One arm released Astrid to summon Liv over. She came easily, quickly, colliding with the two of us, nearly knocking me off balance.
"Okay, enough of that," Astrid said a breath later, untangling from us, shimmying her shoulders like she needed to shake off the warm feelings. "So, you'd never believe what that pain in the ass told us," Astrid tried again, handing out donuts.
"Who is she?" Liv blurted out, biting into a Boston Cream.

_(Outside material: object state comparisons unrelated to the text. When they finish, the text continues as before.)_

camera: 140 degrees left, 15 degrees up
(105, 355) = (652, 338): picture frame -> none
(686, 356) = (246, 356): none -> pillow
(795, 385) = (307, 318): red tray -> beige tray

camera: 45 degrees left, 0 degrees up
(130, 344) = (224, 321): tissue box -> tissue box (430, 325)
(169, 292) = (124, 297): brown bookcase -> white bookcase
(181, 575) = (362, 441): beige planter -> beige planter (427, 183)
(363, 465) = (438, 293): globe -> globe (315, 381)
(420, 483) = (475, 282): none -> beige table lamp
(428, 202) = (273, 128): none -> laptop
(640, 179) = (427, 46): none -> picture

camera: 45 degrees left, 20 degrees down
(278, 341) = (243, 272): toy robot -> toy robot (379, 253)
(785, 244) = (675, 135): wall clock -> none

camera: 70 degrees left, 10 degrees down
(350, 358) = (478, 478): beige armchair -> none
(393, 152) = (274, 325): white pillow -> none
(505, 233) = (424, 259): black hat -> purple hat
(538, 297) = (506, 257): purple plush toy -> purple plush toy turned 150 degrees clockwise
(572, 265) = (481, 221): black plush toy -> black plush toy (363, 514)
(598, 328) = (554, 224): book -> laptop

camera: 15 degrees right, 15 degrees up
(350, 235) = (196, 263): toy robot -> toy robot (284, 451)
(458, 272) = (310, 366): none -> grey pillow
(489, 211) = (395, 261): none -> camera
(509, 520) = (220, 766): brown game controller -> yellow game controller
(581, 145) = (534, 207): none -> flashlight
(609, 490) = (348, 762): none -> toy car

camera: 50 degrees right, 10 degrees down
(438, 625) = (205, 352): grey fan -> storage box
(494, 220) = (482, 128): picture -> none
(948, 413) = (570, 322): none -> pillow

Which pretty much confirmed Astrid's suspicions since Liv cringed at the cream filling in the past.
"And don't try to shrug or furrow your brows," Astrid demanded. "We won't fall for that. You have a girl?"
Was there any reason to pretend I didn't?
Because, even though we hadn't had any discussion about it in any way yet, there was no denying that was what was going on with us.
I didn't hand out my number to women. I didn't sit around and wait for them to text me back. I didn't try to go out of my way to get them coffee, donuts, takeout. Just because I knew it would make their day.
That was the shit I saved for Liv and Astrid.
My family.
And the guys.
My brothers.
I didn't do it for random women.
I didn't need to do it to get a woman in bed.
That had been all I wanted from women in my life. A relationship seemed like a perfectly asinine idea. I didn't figure most women were down to have one-sided conversations from now to eternity. Assholes might quip about how women just wanted someone to talk at. But after living with Liv and Astrid for so long, I knew that was bullshit. They wanted a deep connection. It wasn't exactly easy to connect with someone when you couldn't speak with them.